- [Task to complete] Go through the listing below and return each line that includes "Арматура".

|---|

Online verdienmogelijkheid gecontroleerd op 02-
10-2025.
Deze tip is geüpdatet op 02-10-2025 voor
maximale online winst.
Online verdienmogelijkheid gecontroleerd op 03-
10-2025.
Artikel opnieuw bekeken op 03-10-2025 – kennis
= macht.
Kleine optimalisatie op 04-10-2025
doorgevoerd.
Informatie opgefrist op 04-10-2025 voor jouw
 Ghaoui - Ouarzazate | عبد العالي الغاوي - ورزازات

|---|

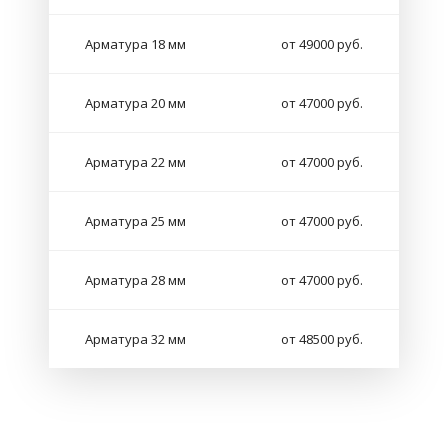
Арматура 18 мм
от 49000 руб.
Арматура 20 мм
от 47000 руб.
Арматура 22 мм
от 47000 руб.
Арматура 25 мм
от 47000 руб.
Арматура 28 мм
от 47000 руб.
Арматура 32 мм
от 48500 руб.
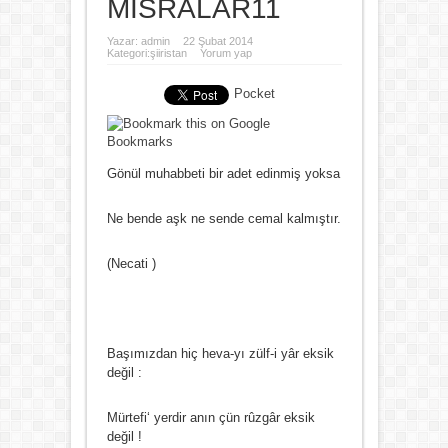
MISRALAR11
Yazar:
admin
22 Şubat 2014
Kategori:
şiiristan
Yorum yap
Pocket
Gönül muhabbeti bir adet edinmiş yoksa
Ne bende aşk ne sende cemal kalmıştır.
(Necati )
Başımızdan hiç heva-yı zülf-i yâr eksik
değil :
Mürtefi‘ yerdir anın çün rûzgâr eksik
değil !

|---|

- [Response]
Арматура 18 мм
Арматура 20 мм
Арматура 22 мм
Арматура 25 мм
Арматура 28 мм
Арматура 32 мм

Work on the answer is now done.